## Work to complete:
**1)** Name every person mentioned in the article on Martha Coakley's bid for governor.
**2)** Render this sentence from the article on Martha Coakley's bid for governor in Spanish: "Ms. Coakley is kicking off her campaign with an aggressive three-day bus tour of 18 cities and towns across the state."

## Source:
★ ★ ★

Martha Coakley announces bid for Mass. governor, saying she learned from 2010
Massachusetts Attorney General Martha Coakley kicks off her bid for governor with a three-day tour of 18 cities and towns, as she tries to prove her worth as an aggressive campaigner.
Massachusetts Attorney General Martha Coakley officially entered the 2014 race for state governor, seeking to reassure voters she had learned from her loss to Republican Scott Brown in a 2010 US Senate race.
Ms. Coakley is kicking off her campaign with an aggressive three-day bus tour of 18 cities and towns across the state.
“I’ve acknowledged that we made some mistakes on that campaign trail, and I’ve learned from that,” Coakley told supporters Monday.
Coakley fell from favor in Democratic Party ranks after she lost the Senate seat that Edward Kennedy occupied for 47 years, which subsequently cost the Democrats their 60-seat supermajority in Congress. After the January 2010 loss, Coakley was easily reelected to a second term as state attorney general later that year, but her victory was still overshadowed by her upset loss to Mr. Brown.
In an odd way, Coakley's jarring Senate upset might actually work to her advantage: Coakley has already proved she has the ability to bounce back, says Jim Spencer, president of The Campaign Network, a Democratic political consulting firm, in an interview with the Monitor. "Candidates never learn anything from winning, they learn from losing," explains Mr. Spencer. (The Campaign Network has not come out in support of any of the 2014 gubernatorial candidates).

★ ★ ★

Entries taken from a collection:
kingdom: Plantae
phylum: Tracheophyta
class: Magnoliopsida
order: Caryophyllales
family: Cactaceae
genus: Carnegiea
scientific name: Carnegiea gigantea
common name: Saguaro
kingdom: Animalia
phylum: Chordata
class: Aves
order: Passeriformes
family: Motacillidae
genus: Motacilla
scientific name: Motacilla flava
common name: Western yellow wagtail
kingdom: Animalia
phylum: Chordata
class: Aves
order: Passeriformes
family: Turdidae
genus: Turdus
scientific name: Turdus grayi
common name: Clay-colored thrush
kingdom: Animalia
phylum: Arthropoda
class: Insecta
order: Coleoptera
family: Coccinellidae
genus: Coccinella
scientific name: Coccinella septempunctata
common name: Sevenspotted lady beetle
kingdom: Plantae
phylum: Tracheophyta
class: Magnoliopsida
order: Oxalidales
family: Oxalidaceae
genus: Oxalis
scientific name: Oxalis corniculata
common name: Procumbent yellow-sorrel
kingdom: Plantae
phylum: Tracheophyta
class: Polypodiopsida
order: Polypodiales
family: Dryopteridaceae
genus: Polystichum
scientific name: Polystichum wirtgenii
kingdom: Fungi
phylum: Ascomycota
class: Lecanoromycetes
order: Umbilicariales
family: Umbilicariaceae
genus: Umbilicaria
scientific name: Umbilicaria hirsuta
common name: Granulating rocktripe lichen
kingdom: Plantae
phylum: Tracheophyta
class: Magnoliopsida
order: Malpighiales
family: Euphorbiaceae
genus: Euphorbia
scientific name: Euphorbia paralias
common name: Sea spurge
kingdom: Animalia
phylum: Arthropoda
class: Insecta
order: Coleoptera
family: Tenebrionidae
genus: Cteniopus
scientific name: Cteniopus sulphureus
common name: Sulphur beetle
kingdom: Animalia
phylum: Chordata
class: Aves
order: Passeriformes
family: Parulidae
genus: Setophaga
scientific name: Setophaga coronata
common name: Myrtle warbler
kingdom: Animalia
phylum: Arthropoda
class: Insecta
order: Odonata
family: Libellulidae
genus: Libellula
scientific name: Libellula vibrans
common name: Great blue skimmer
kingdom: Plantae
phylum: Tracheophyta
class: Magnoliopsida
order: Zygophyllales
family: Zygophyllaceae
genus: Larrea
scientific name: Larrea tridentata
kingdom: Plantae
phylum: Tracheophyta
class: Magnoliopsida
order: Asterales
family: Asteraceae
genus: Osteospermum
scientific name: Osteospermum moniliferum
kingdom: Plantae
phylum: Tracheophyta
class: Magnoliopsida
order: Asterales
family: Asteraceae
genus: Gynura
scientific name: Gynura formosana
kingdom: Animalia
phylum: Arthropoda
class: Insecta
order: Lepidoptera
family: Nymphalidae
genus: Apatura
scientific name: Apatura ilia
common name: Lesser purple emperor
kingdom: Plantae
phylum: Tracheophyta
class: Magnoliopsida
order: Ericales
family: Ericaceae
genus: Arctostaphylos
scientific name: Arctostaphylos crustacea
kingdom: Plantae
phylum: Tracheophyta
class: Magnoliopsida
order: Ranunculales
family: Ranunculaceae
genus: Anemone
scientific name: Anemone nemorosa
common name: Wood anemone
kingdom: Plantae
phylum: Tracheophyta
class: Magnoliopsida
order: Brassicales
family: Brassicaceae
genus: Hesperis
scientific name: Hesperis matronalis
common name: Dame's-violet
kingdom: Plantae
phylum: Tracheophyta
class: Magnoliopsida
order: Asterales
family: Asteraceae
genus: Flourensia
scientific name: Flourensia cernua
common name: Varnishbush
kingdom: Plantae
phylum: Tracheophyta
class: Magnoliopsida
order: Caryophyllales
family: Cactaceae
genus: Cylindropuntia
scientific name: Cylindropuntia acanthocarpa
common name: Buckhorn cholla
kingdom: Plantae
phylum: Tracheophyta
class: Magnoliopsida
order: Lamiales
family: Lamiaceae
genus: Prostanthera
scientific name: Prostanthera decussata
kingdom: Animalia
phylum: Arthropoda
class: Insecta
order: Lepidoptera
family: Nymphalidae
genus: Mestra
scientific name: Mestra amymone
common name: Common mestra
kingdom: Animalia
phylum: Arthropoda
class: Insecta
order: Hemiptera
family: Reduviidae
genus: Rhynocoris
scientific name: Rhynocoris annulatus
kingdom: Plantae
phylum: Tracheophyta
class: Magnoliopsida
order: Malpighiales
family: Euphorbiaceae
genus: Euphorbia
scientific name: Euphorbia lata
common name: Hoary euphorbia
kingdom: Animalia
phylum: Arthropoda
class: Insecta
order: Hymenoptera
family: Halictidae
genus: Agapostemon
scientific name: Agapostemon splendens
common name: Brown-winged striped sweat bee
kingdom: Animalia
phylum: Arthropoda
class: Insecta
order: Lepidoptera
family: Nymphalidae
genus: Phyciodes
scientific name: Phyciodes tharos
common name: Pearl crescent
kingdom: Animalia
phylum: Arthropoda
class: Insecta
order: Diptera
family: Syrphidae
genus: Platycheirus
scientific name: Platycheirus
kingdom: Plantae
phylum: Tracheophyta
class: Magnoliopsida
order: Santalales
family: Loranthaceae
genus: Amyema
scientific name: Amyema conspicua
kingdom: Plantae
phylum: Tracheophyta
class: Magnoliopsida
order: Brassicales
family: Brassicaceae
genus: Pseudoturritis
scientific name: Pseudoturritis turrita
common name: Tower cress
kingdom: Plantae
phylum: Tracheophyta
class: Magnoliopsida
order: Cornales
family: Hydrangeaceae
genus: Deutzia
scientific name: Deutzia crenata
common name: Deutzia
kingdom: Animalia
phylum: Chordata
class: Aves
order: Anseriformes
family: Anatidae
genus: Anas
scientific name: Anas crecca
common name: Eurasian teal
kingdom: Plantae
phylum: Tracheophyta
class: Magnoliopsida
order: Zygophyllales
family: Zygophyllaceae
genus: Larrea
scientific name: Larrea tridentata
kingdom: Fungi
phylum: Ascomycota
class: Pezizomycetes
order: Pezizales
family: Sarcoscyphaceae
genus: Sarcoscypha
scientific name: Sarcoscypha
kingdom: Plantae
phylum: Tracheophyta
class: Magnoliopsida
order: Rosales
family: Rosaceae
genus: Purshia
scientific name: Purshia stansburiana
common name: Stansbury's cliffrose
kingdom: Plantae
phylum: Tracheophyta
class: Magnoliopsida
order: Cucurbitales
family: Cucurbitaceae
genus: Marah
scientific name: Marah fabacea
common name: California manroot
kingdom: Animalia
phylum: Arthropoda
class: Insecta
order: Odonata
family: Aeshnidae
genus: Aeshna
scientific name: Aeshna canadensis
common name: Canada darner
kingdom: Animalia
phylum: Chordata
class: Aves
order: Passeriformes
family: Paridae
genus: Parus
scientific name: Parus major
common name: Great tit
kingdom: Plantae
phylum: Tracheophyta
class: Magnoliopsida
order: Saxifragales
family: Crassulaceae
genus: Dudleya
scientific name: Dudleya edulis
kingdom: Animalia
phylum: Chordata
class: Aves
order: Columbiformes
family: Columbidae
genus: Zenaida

★ ★ ★

## Exercise responses:
**1)** Martha Coakley, Scott Brown, Edward Kennedy, Jim Spencer

**2)** La Sra. Coakley inicia su campaña con una enérgica gira en autobús de tres días por 18 ciudades y pueblos de todo el estado.